Original Article: http://www.paarman.co.za/recipe/slow-roast-curried-chicken
A lovely family style recipe that looks after itself in a slow oven. Serve with a green salad or sambals and some coriander rice. This recipe is ideal for a free range chicken which is always tougher than a battery chicken.
You will need:
- 1 onion, cut into half rings
- ½ smallish butternut, unpeeled and cut into 2 cm blocks
- 1 red bell pepper, halved and sliced into 1 cm strips
- Ina Paarman’s Vegetable Spice
- 1 fresh chicken
- Ina Paarman’s Chicken Spice
- 1 lemon
- 1 x 200ml Ina Paarman’s Butter Chicken Coat & Cook Sauce
- 2 x 25 g Ina Paarman’s Liquid Chicken Stock
- 1 ½ cups (375 ml) hot water
- Adjust the oven rack to one shelf below the middle and preheat to 150°C. Toss the vegetables together in a roasting dish or large casserole dish with a lid. Season with Vegetable Spice.

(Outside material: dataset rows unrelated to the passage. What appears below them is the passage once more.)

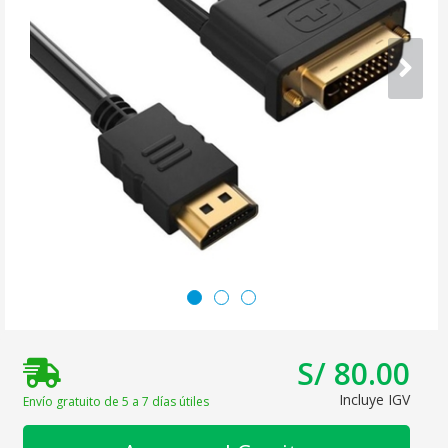
S/ 80.00
Incluye IGV
Envío gratuito de 5 a 7 días útiles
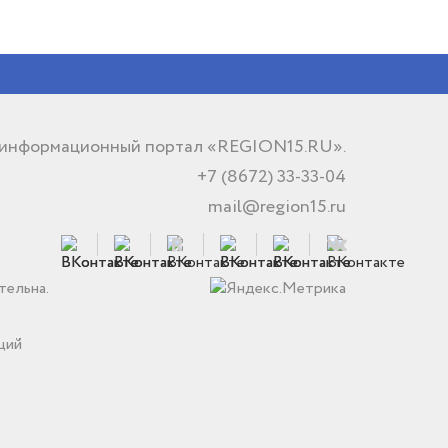
 информационный портал «REGION15.RU».
+7 (8672) 33-33-04
mail@region15.ru
тельна.
ций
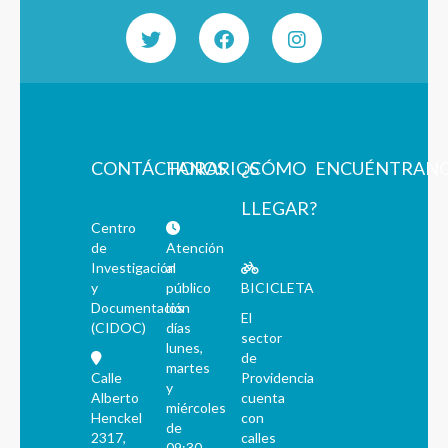
CONTÁCTANOS
HORARIOS
¿CÓMO
ENCUÉNTRAN
LLEGAR?
Centro
de
Atención
Investigación
al
y
público
BICICLETA
Documentación
los
El
(CIDOC)
días
sector
lunes,
de
martes
Calle
Providencia
y
Alberto
cuenta
miércoles
Henckel
con
de
2317,
calles
09:30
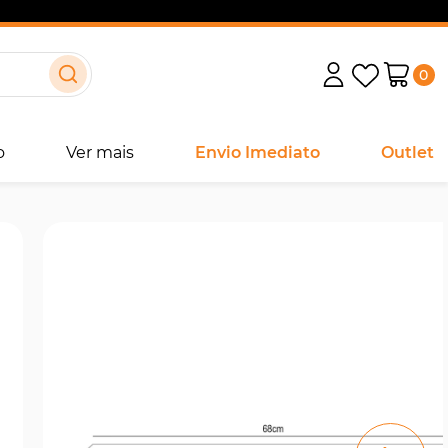
0
o
Ver mais
Envio Imediato
Outlet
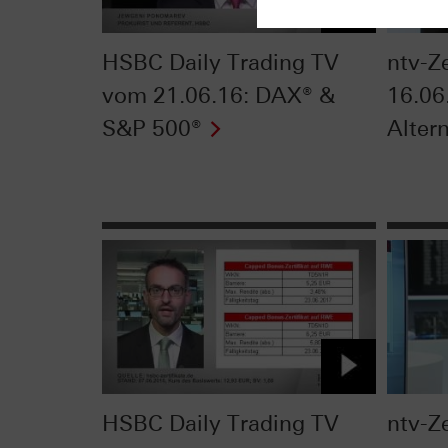
HSBC Daily Trading TV
ntv-Z
vom 21.06.16: DAX® &
16.06
S&P 500®
Alter
HSBC Daily Trading TV
ntv-Z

- Season the bird all over with Chicken Spice. Cut the lemon in half and insert into the cavity of the chicken.
- Place the chicken on the bed of vegetables breast down (this is important to protect the breast meat from direct heat). Pour the Butter Chicken Sauce over the bird.
- Dissolve the Chicken Stock in hot water and pour into the dish on the side, so as not to wash the sauce off the bird.
- Cover with a lid.
- Bake for 2 – 2½ hours until very tender.
Any leftover chicken is excellent on a sandwich the next day.